L’intermediazione delle agenzie formative, pur interessando maggiormente le piccole imprese dei settori tradizionali e con un capitale umano meno qualificato, non rappresenta un significativo elemento di riequilibrio della politica rispetto a questo target. In sintesi, il fenomeno dell’autoselezione nell’accesso ai benefici garantiti dalle politiche pone alcuni interrogativi rispetto all’effettiva capacità delle politiche medesime di raggiungere le parti più deboli del sistema economico regionale.
Le politiche attuate hanno talvolta prodotto effetti di spiazzamento degli investimenti privati.
Ancora con riferimento alle piccole e piccolissime imprese, che in genere presentano le maggiori difficoltà di accesso alla formazione continua, si è rilevato come solo il 40% delle intervistate dichiara che, in assenza di un aiuto pubblico, nessun investimento in formazione continua avrebbe avuto luogo; meno del 30% dichiara che avrebbe avuto luogo solo in parte;
mentre un terzo delle intervistate, avrebbe comunque effettuato un investimento di pari entità.
Non sorprendentemente, per le imprese più grandi il livello di addizionalità è molto inferiore.
Va altresì sottolineato come le imprese non appaiano sempre orientate a rinforzare, attraverso la formazione co-finanziata, i soggetti professionalmente più deboli, ma anzi tendano a premiare gli elementi relativamente più forti e skilled, come gli operai specializzati e gli impiegati (anche ad alta qualifica). A tale proposito, l’approfondimento realizzato mediante il focus group ha consentito di evidenziare come la tipologia dei corsi finanziabili, costituita da formazione in aula, contribuisca a disincentivare il ricorso al finanziamento pubblico per la formazione dei soggetti meno qualificati. La formazione in aula è ritenuta, infatti, poco adeguata per tali categorie di lavoratori, per i quali è preferibile il ricorso al training on the job.
In seguito alla formazione, l’aumento salariale è più frequente per il lavoro impiegatizio che per quello operaio; molto raro per il lavoro operaio non specializzato, nonostante l’incremento salariale per questa categoria sia tipicamente meno gravoso per le casse aziendali di quello relativo ai lavoratori qualificati.
La formazione sembra inoltre offrire, in diversi casi, un contributo alla capacità innovativa e competitiva delle imprese, pur non rappresentandone una delle principali determinanti. In merito all’efficacia della formazione sui percorsi di mobilità interna all’azienda e sull’azienda nel suo complesso, occorre, tuttavia, evidenziare che nel caso della formazione più generalistica, le ricadute in termini di produttività e competitività risultano difficilmente quantificabili.
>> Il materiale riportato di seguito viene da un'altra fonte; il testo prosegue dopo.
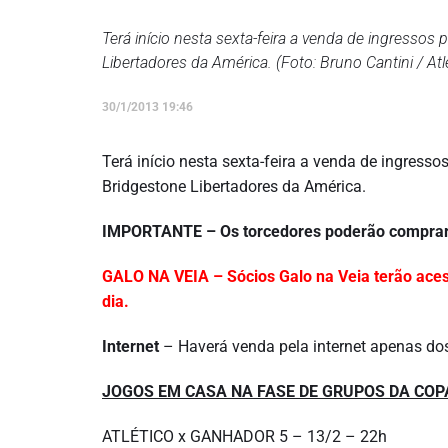
Terá início nesta sexta-feira a venda de ingresso
Libertadores da América. (Foto: Bruno Cantini / Atl
30/1/2013 19:46
Terá início nesta sexta-feira a venda de ingresso
Bridgestone Libertadores da América.
IMPORTANTE – Os torcedores poderão comprar i
GALO NA VEIA – Sócios Galo na Veia terão ace
dia.
Internet
– Haverá venda pela internet apenas dos
JOGOS EM CASA NA FASE DE GRUPOS DA COP
ATLÉTICO x GANHADOR 5 – 13/2 – 22h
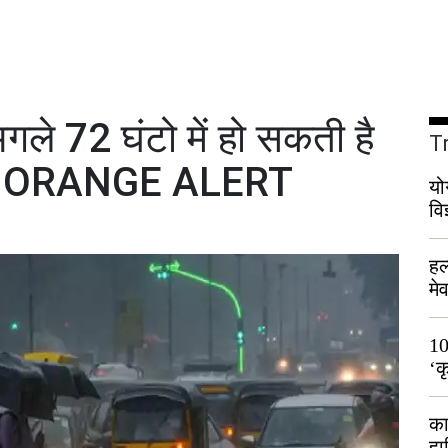
 72 घंटो में हो सकती है
T
ं में ORANGE ALERT
यो
वि
हल
मे
भी
10
‘क
लो
का
हा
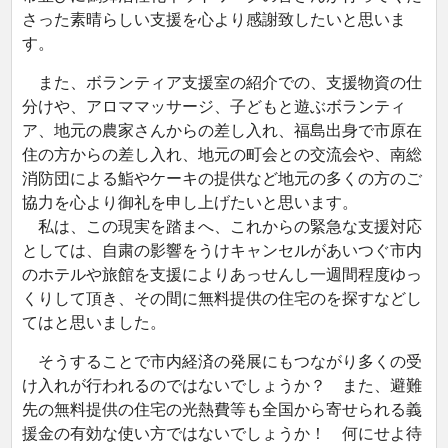
さった素晴らしい支援を心より感謝致したいと思いま
す。
また、ボランティア支援室の紹介での、支援物資の仕
分けや、アロママッサージ、子どもと遊ぶボランティ
ア、地元の農家さんからの差し入れ、福島出身で市原在
住の方からの差し入れ、地元の町会との交流会や、南総
消防団による鮨やケーキの提供など地元の多くの方のご
協力を心より御礼を申し上げたいと思います。
私は、この現実を踏まへ、これからの緊急な支援対応
としては、自粛の影響をうけキャンセルがあいつぐ市内
のホテルや旅館を支援によりあっせんし一週間程度ゆっ
くりして頂き、その間に無料提供の住宅のを探すなどし
てはと思いました。
そうすることで市内経済の発展にもつながり多くの受
け入れが行われるのではないでしょうか？ また、避難
先の無料提供の住宅の光熱費等も全国から寄せられる義
援金の有効な使い方ではないでしょうか！ 何にせよ待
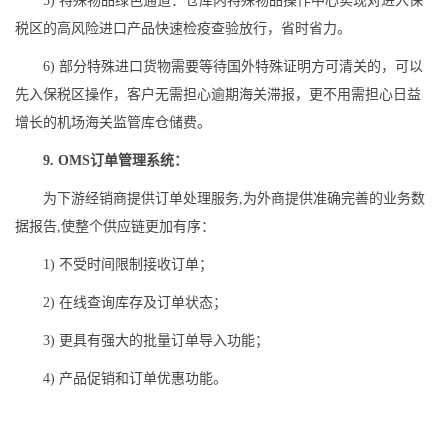
5) 特殊物品绿色通道：仓库内特殊物品操作中心实现对进入保
税区的高风险进口产品快速检疫查验放行，省时省力。
6) 部分特殊进口货物需要等待国外特殊证明方可清关的，可以
先入保税区操作，客户无需担心逾期海关滞报，更不用需担心日益
增长的机场海关监管库仓储费。
9. OMS订单管理系统：
为下游经销商提供订单处理服务,为外商提供准确完善的业务数
据报告,使整个供应链更加有序：
1) 不受时间限制接收订单；
2) 在线查询库存及订单状态；
3) 更具有强大的批量订单导入功能；
4) 产品促销和订单优惠功能。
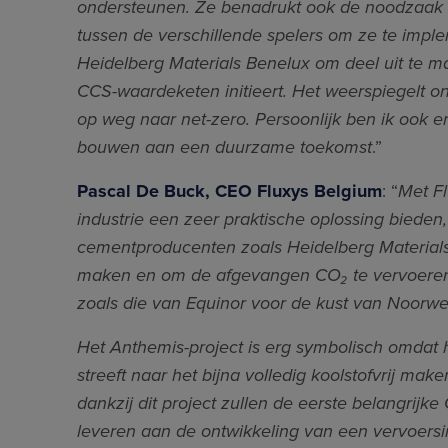
ondersteunen. Ze benadrukt ook de noodzaak
tussen de verschillende spelers om ze te imple
Heidelberg Materials Benelux om deel uit te 
CCS-waardeketen initieert. Het weerspiegelt o
op weg naar net-zero. Persoonlijk ben ik ook erg
bouwen aan een duurzame toekomst
.”
Pascal De Buck, CEO Fluxys Belgium
: “
Met Fl
industrie een zeer praktische oplossing bieden, 
cementproducenten zoals Heidelberg Materials,
maken en om de afgevangen CO₂ te vervoeren
zoals die van Equinor voor de kust van Noorw
Het Anthemis-project is erg symbolisch omdat h
streeft naar het bijna volledig koolstofvrij make
dankzij dit project zullen de eerste belangrijk
leveren aan de ontwikkeling van een vervoersin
In continuità con quanto osservato, e nell’ottica di offrire spunti per la futura implementazione di analoghe politiche pubbliche, sembra opportuno richiamare due considerazioni generali emerse nel focus group. In primo luogo, la semplificazione delle procedure di presentazione della domanda e di rendicontazione è ritenuta essenziale al fine di agevolare l’accesso e la fruizione del finanziamento pubblico da parte delle imprese di più piccole, rispetto alle quali gli oneri burocratici possono costituire un ostacolo determinante. Secondariamente, è stato osservato che l’offerta formativa finanziabile risulta non sempre adeguata alle esigenze delle aziende che, in diversi casi, sarebbero disponibili ad abbandonare la formazione in aula in favore di nuove forme di training più adattive rispetto ai profili professionali cui sono destinate, dai ruoli manageriali a quelli più esecutivi.